An image-free reproduction of the data below is needed: print it exactly.

Task input: Begin

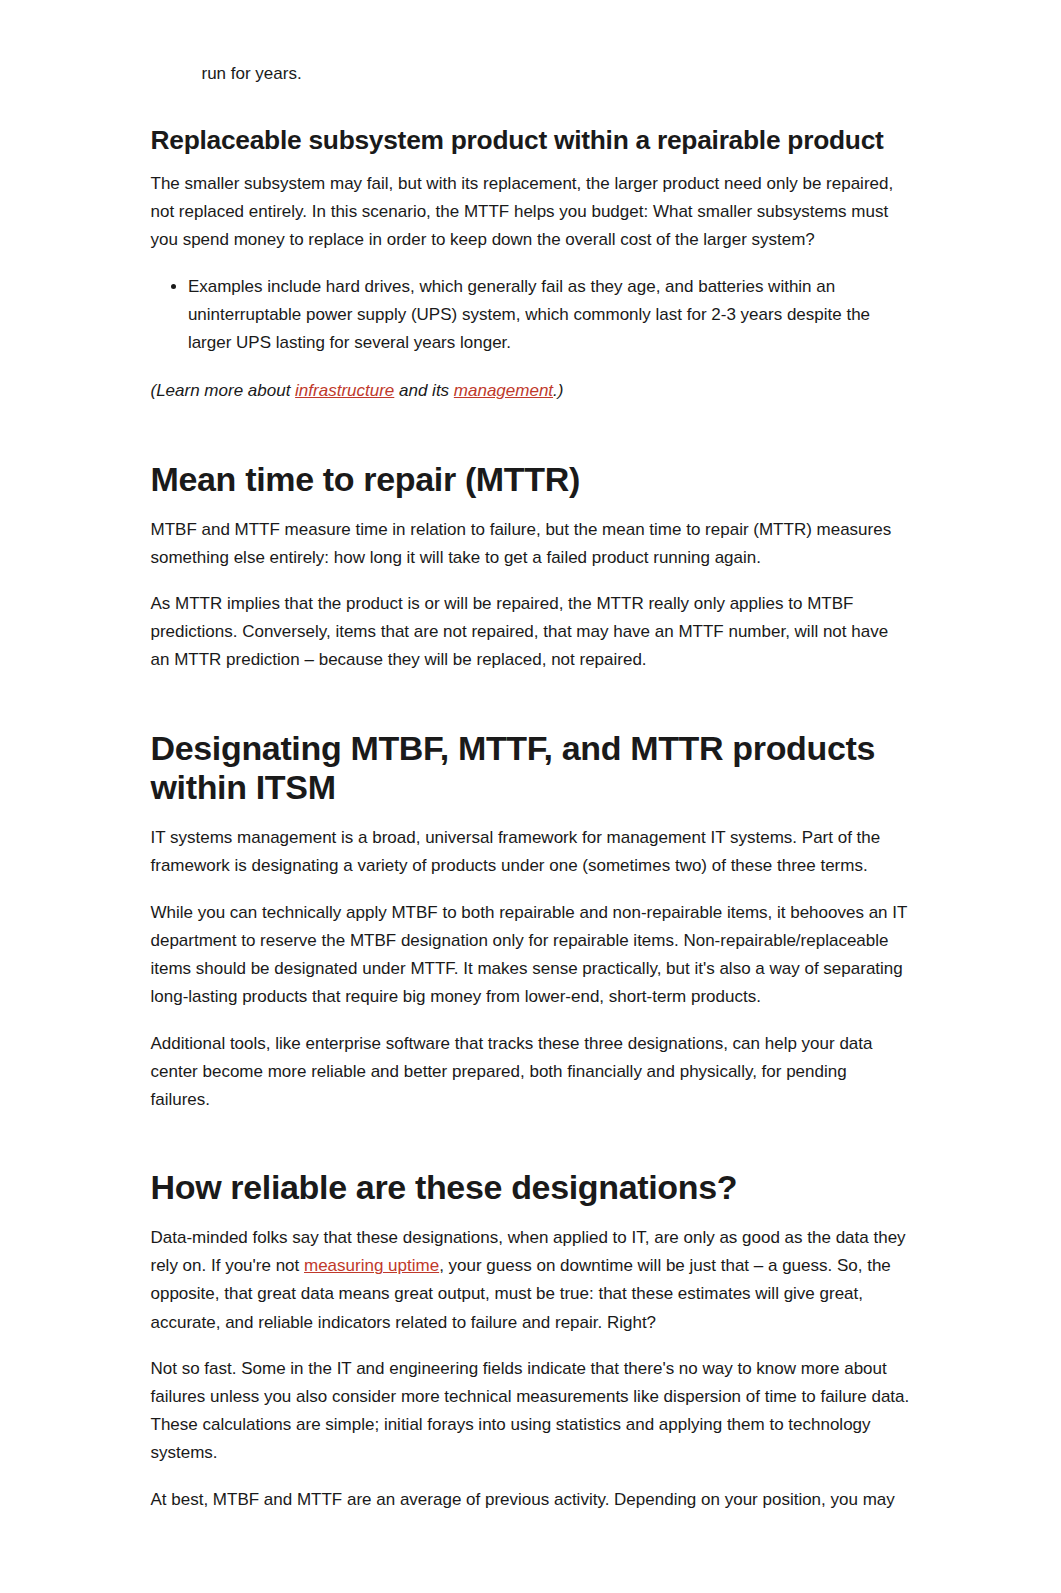run for years.
Replaceable subsystem product within a repairable product
The smaller subsystem may fail, but with its replacement, the larger product need only be repaired, not replaced entirely. In this scenario, the MTTF helps you budget: What smaller subsystems must you spend money to replace in order to keep down the overall cost of the larger system?
Examples include hard drives, which generally fail as they age, and batteries within an uninterruptable power supply (UPS) system, which commonly last for 2-3 years despite the larger UPS lasting for several years longer.
(Learn more about infrastructure and its management.)
Mean time to repair (MTTR)
MTBF and MTTF measure time in relation to failure, but the mean time to repair (MTTR) measures something else entirely: how long it will take to get a failed product running again.
As MTTR implies that the product is or will be repaired, the MTTR really only applies to MTBF predictions. Conversely, items that are not repaired, that may have an MTTF number, will not have an MTTR prediction – because they will be replaced, not repaired.
Designating MTBF, MTTF, and MTTR products within ITSM
IT systems management is a broad, universal framework for management IT systems. Part of the framework is designating a variety of products under one (sometimes two) of these three terms.
While you can technically apply MTBF to both repairable and non-repairable items, it behooves an IT department to reserve the MTBF designation only for repairable items. Non-repairable/replaceable items should be designated under MTTF. It makes sense practically, but it's also a way of separating long-lasting products that require big money from lower-end, short-term products.
Additional tools, like enterprise software that tracks these three designations, can help your data center become more reliable and better prepared, both financially and physically, for pending failures.
How reliable are these designations?
Data-minded folks say that these designations, when applied to IT, are only as good as the data they rely on. If you're not measuring uptime, your guess on downtime will be just that – a guess. So, the opposite, that great data means great output, must be true: that these estimates will give great, accurate, and reliable indicators related to failure and repair. Right?
Not so fast. Some in the IT and engineering fields indicate that there's no way to know more about failures unless you also consider more technical measurements like dispersion of time to failure data. These calculations are simple; initial forays into using statistics and applying them to technology systems.
At best, MTBF and MTTF are an average of previous activity. Depending on your position, you may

Task input: End

Answer to the exercise:
run for years.
Replaceable subsystem product within a repairable product
The smaller subsystem may fail, but with its replacement, the larger product need only be repaired, not replaced entirely. In this scenario, the MTTF helps you budget: What smaller subsystems must you spend money to replace in order to keep down the overall cost of the larger system?
Examples include hard drives, which generally fail as they age, and batteries within an uninterruptable power supply (UPS) system, which commonly last for 2-3 years despite the larger UPS lasting for several years longer.
(Learn more about infrastructure and its management.)
Mean time to repair (MTTR)
MTBF and MTTF measure time in relation to failure, but the mean time to repair (MTTR) measures something else entirely: how long it will take to get a failed product running again.
As MTTR implies that the product is or will be repaired, the MTTR really only applies to MTBF predictions. Conversely, items that are not repaired, that may have an MTTF number, will not have an MTTR prediction – because they will be replaced, not repaired.
Designating MTBF, MTTF, and MTTR products within ITSM
IT systems management is a broad, universal framework for management IT systems. Part of the framework is designating a variety of products under one (sometimes two) of these three terms.
While you can technically apply MTBF to both repairable and non-repairable items, it behooves an IT department to reserve the MTBF designation only for repairable items. Non-repairable/replaceable items should be designated under MTTF. It makes sense practically, but it's also a way of separating long-lasting products that require big money from lower-end, short-term products.
Additional tools, like enterprise software that tracks these three designations, can help your data center become more reliable and better prepared, both financially and physically, for pending failures.
How reliable are these designations?
Data-minded folks say that these designations, when applied to IT, are only as good as the data they rely on. If you're not measuring uptime, your guess on downtime will be just that – a guess. So, the opposite, that great data means great output, must be true: that these estimates will give great, accurate, and reliable indicators related to failure and repair. Right?
Not so fast. Some in the IT and engineering fields indicate that there's no way to know more about failures unless you also consider more technical measurements like dispersion of time to failure data. These calculations are simple; initial forays into using statistics and applying them to technology systems.
At best, MTBF and MTTF are an average of previous activity. Depending on your position, you may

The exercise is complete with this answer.